Fast forward a few years and here we are in the Brandywine Valley living where it feels like the country but is only minutes from suburban conveniences and still only a day trip distance from New York. After so many years of urban foraging—meaning frequenting many different specialty stores to fulfill my grocery needs—I think nothing of driving as far as thirty or more minutes to go to a particular store or farmers’ market to seek out my favorite foods. (I used to spend forty-five minutes getting from the West Side to the East Side so thirty minutes seems pretty close to me.) That’s how I came to discover the Purpleheart plum grown by North Star Orchard who sells their amazing varieties of plums, peaches, apples and Asian pears at the West Chester Growers’ Market in West Chester, Pa., about twenty-five minutes from my house.

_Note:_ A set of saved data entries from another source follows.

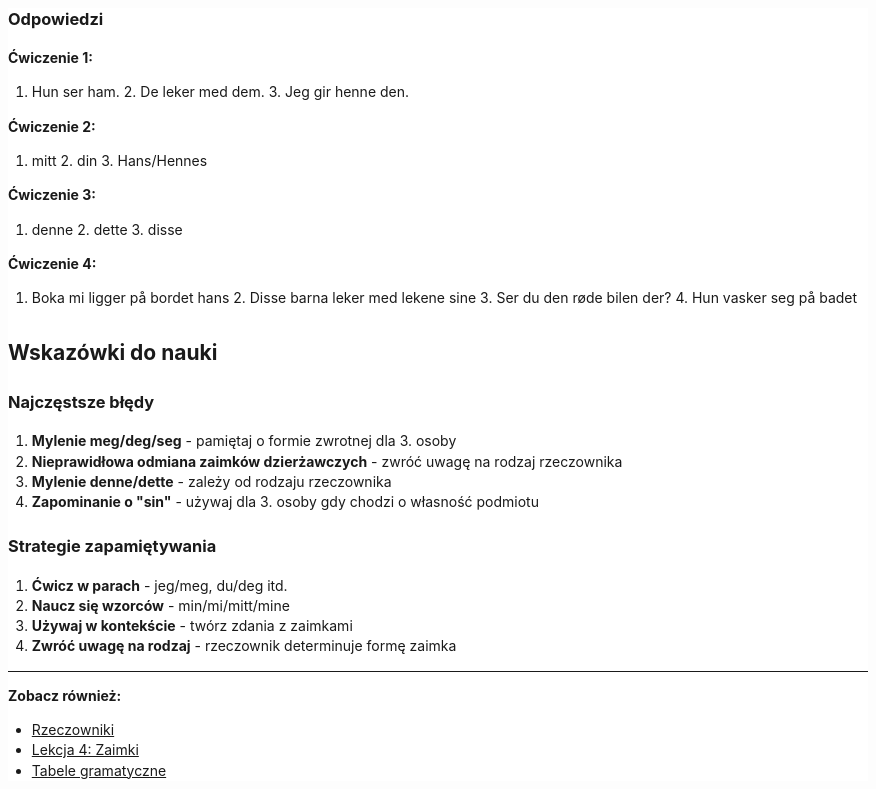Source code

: ### Odpowiedzi

**Ćwiczenie 1:**
1. Hun ser ham. 2. De leker med dem. 3. Jeg gir henne den.

**Ćwiczenie 2:**
1. mitt 2. din 3. Hans/Hennes

**Ćwiczenie 3:**
1. denne 2. dette 3. disse

**Ćwiczenie 4:**
1. Boka mi ligger på bordet hans 2. Disse barna leker med lekene sine 3. Ser du den røde bilen der? 4. Hun vasker seg på badet

## Wskazówki do nauki

### Najczęstsze błędy
1. **Mylenie meg/deg/seg** - pamiętaj o formie zwrotnej dla 3. osoby
2. **Nieprawidłowa odmiana zaimków dzierżawczych** - zwróć uwagę na rodzaj rzeczownika
3. **Mylenie denne/dette** - zależy od rodzaju rzeczownika
4. **Zapominanie o "sin"** - używaj dla 3. osoby gdy chodzi o własność podmiotu

### Strategie zapamiętywania
1. **Ćwicz w parach** - jeg/meg, du/deg itd.
2. **Naucz się wzorców** - min/mi/mitt/mine
3. **Używaj w kontekście** - twórz zdania z zaimkami
4. **Zwróć uwagę na rodzaj** - rzeczownik determinuje formę zaimka

---
**Zobacz również:**
- [Rzeczowniki](rzeczowniki.md)
- [Lekcja 4: Zaimki](../lekcje-podstawowe/lekcja-04.md)
- [Tabele gramatyczne](../pomocnicze/tabele-gramatyczne.md)
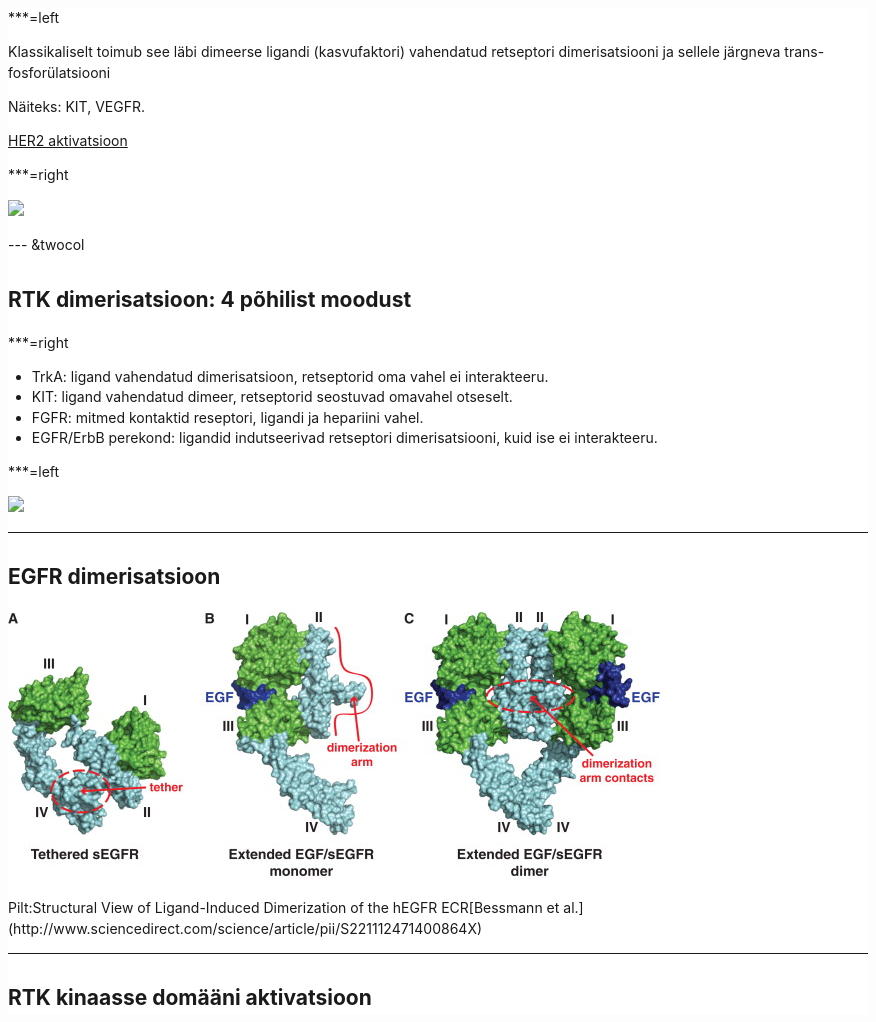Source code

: ***=left

Klassikaliselt toimub see läbi dimeerse ligandi (kasvufaktori) vahendatud retseptori dimerisatsiooni ja sellele järgneva trans-fosforülatsiooni

Näiteks: KIT, VEGFR.

[HER2 aktivatsioon](http://youtu.be/nXtKboH2S38?t=11s)

***=right

![](http://yxsj.baiduyy.com/whole/image/chapter15/15.22.jpg)

--- &twocol

## RTK dimerisatsioon: 4 põhilist moodust

***=right

- TrkA: ligand vahendatud dimerisatsioon, retseptorid oma vahel ei interakteeru.
- KIT: ligand vahendatud dimeer, retseptorid seostuvad omavahel otseselt.
- FGFR: mitmed kontaktid reseptori, ligandi ja hepariini vahel.
- EGFR/ErbB perekond: ligandid indutseerivad retseptori dimerisatsiooni, kuid ise ei interakteeru. 

***=left

![](http://www.ncbi.nlm.nih.gov/pmc/articles/PMC2914105/bin/nihms219829f2.jpg)

---
## EGFR dimerisatsioon

![EGFR](assets/img/1-s2.0-S221112471400864X-gr1.jpg)

<footer class="source" >Pilt:Structural View of Ligand-Induced Dimerization of the hEGFR ECR[Bessmann et al.](http://www.sciencedirect.com/science/article/pii/S221112471400864X)</footer>

--- 
## RTK kinaasse domääni aktivatsioon
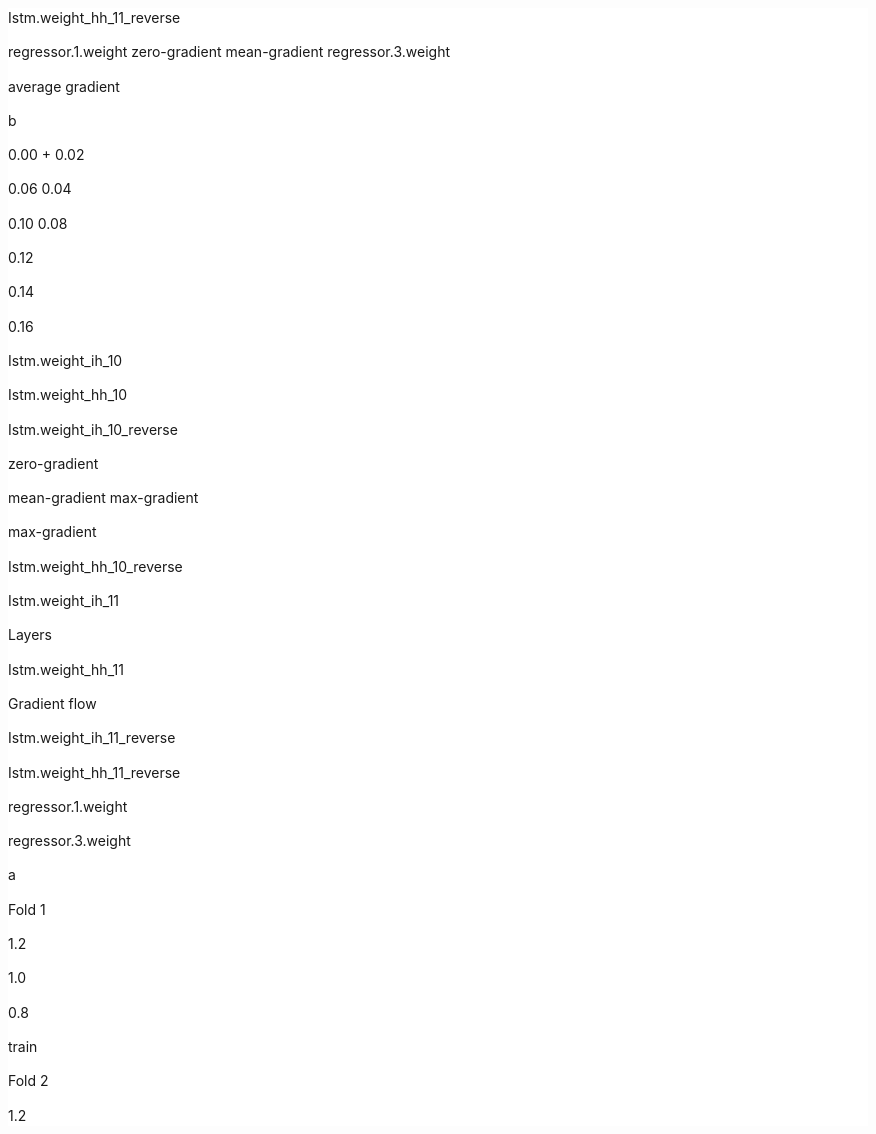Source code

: Istm.weight_hh_11_reverse

regressor.1.weight zero-gradient mean-gradient regressor.3.weight

average gradient

b

0.00 + 0.02

0.06 0.04

0.10 0.08

0.12

0.14

0.16

Istm.weight_ih_10

Istm.weight_hh_10

Istm.weight_ih_10_reverse

zero-gradient

mean-gradient max-gradient

max-gradient

Istm.weight_hh_10_reverse

Istm.weight_ih_11

Layers

Istm.weight_hh_11

Gradient flow

Istm.weight_ih_11_reverse

Istm.weight_hh_11_reverse

regressor.1.weight

regressor.3.weight

a

Fold 1

1.2

1.0

0.8

train

Fold 2

1.2
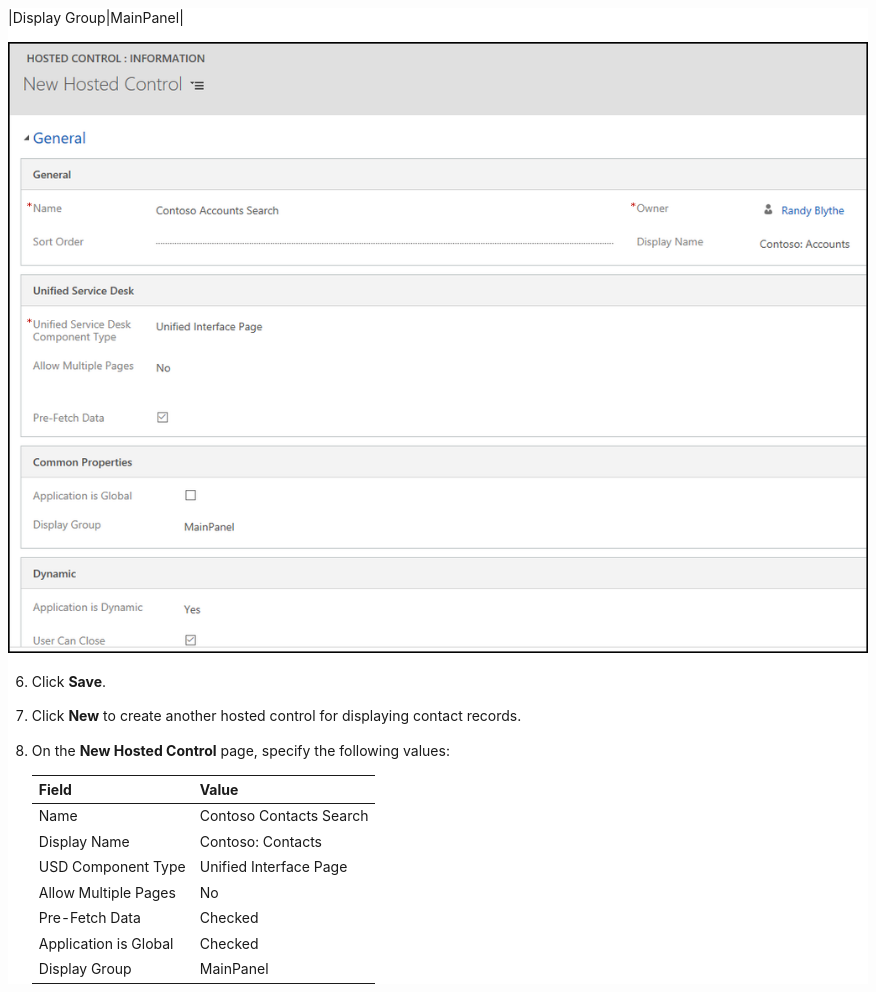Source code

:    |Display Group|MainPanel|  

   ![Create a hosted control for displaying accounts](../unified-service-desk/media/crm-itpro-usd-wt03-01-unified-interface.png "Create a hosted control for displaying accounts")  

6. Click **Save**.  

7. Click **New** to create another hosted control for displaying contact records.  

8. On the **New Hosted Control** page, specify the following values:  

   |Field|Value|  
   |-----------|-----------|  
   |Name|Contoso Contacts Search|  
   |Display Name|Contoso: Contacts|  
   |USD Component Type|Unified Interface Page|  
   |Allow Multiple Pages|No|
   |Pre-Fetch Data|Checked|
   |Application is Global|Checked|  
   |Display Group|MainPanel|  
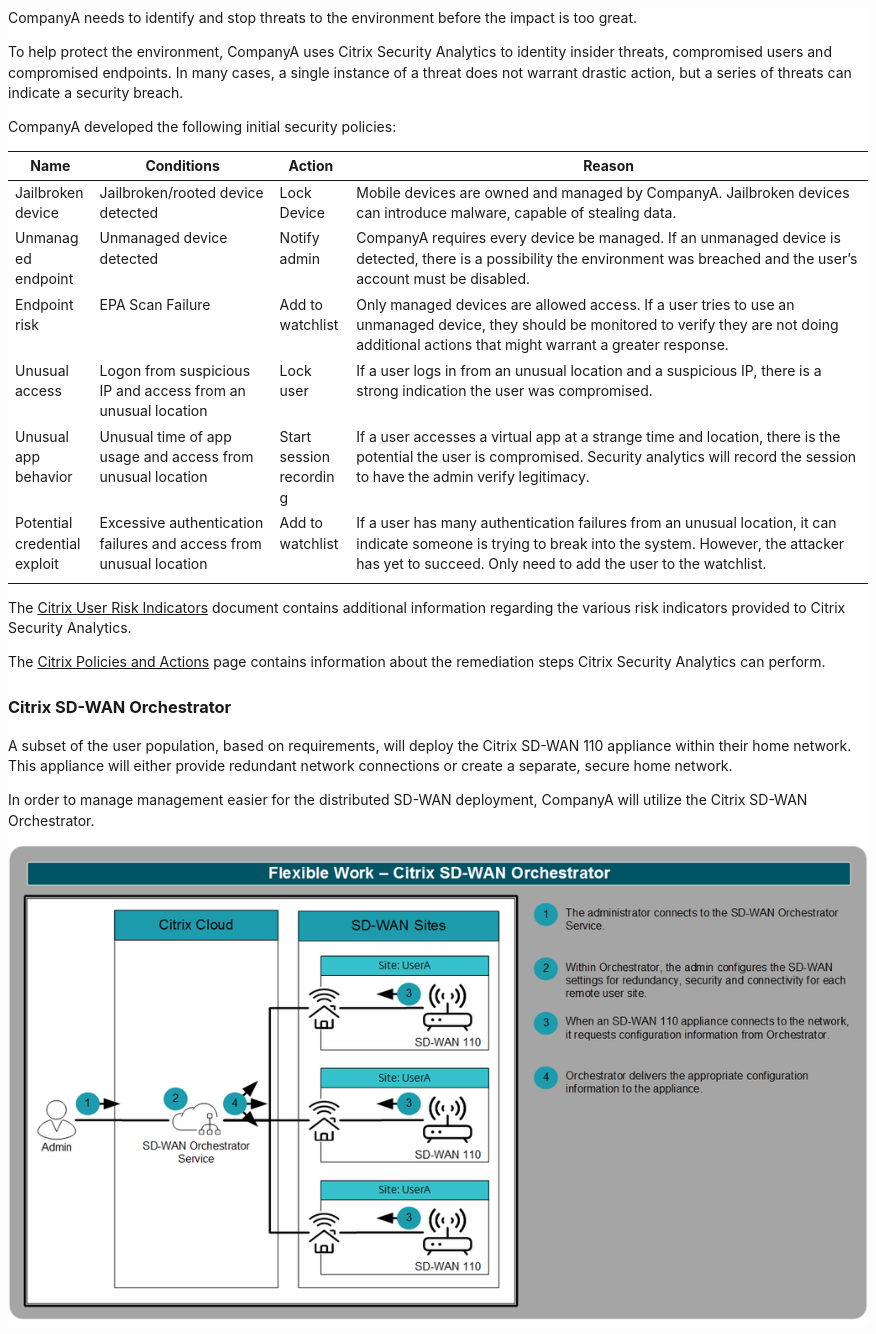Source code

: CompanyA needs to identify and stop threats to the environment before the impact is too great.

To help protect the environment, CompanyA uses Citrix Security Analytics to identity insider threats, compromised users and compromised endpoints. In many cases, a single instance of a threat does not warrant drastic action, but a series of threats can indicate a security breach.  

CompanyA developed the following initial security policies:

|Name|Conditions|Action|Reason|
---|---|---|---|
|Jailbroken device|Jailbroken/rooted device detected|Lock Device|Mobile devices are owned and managed by CompanyA. Jailbroken devices can introduce malware, capable of stealing data.  
|Unmanaged endpoint|Unmanaged device detected|Notify admin|CompanyA requires every device be managed. If an unmanaged device is detected, there is a possibility the environment was breached and the user’s account must be disabled.|
|Endpoint risk|EPA Scan Failure|Add to watchlist|Only managed devices are allowed access. If a user tries to use an unmanaged device, they should be monitored to verify they are not doing additional actions that might warrant a greater response.|
|Unusual access|Logon from suspicious IP and access from an unusual location|Lock user|If a user logs in from an unusual location and a suspicious IP, there is a strong indication the user was compromised.|
|Unusual app behavior|Unusual time of app usage and access from unusual location|Start session recording|If a user accesses a virtual app at a strange time and location, there is the potential the user is compromised. Security analytics will record the session to have the admin verify legitimacy.|
|Potential credential exploit|Excessive authentication failures and access from unusual location|Add to watchlist|If a user has many authentication failures from an unusual location, it can indicate someone is trying to break into the system. However, the attacker has yet to succeed.  Only need to add the user to the watchlist.|
||||

The [Citrix User Risk Indicators](https://docs.citrix.com/en-us/security-analytics/risk-indicators.html) document contains additional information regarding the various risk indicators provided to Citrix Security Analytics.

The [Citrix Policies and Actions](https://docs.citrix.com/en-us/security-analytics/policies-and-actions.html) page contains information about the remediation steps Citrix Security Analytics can perform.

### Citrix SD-WAN Orchestrator

A subset of the user population, based on requirements, will deploy the Citrix SD-WAN 110 appliance within their home network. This appliance will either provide redundant network connections or create a separate, secure home network.  

In order to manage management easier for the distributed SD-WAN deployment, CompanyA will utilize the Citrix SD-WAN Orchestrator.

[![SD-WAN Orchestrator](/en-us/tech-zone/design/media/reference-architectures_flexible-work_sd-wan-orchestrator.png)](/en-us/tech-zone/design/media/reference-architectures_flexible-work_sd-wan-orchestrator.png)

Until I started eating plums grown by North Star Orchard, I’d given up on Purple Plum Torte. But when I tasted a Purpleheart—a mid-July plum with purple flesh and a complex flavor that is sweet with a hint of warm spices—Purple Plum Torte was finally dislodged from its cramped space in the dormant file. Suddenly a recipe that had been so elusive for so long became as approachable as an old friend. From the first time I made it, it became a house favorite. And because the torte can easily be frozen, I now make them by the half-dozen during a week or two-long baking marathon and stack them in the freezer to see us through the fall. Sure there are other plums you can use and maybe your favorites will be different than mine—blueberries, peaches or apples would also work.
This year when the Times featured the recipe they ran a separate piece that upped the ante with the title 5 Ways to Adapt Our Famous Plum Torte Recipe including the addition of spices like cardamom, ginger or nutmeg. So New York. I’m sticking with the original—with Purpleheart plums of course. From North Star Orchard. I call them torte-worthy.
Sometimes it just takes the right ingredients to find your way into a recipe—being a real New Yorker has nothing to do with it.
Here’s the original New York Times recipe for Purple Plum Torte. Just a couple of suggestions: Purple-fleshed plums make a more dramatic presentation as they contrast beautifully with the yellow cake. I have also found that this is one of those desserts that improves with age. Making it a day ahead of serving yields a moister cake. Besides, who doesn’t like to have dessert done a day ahead of a dinner party? Yet another reason this dessert is such a winner. To freeze, wrap the cooled torte in plastic wrap, then foil and slip it into a freezer bag for storing up to two months. (Best to clear out a shelf in your freezer before you start your marathon baking session once you get to love this torte as much as I do.)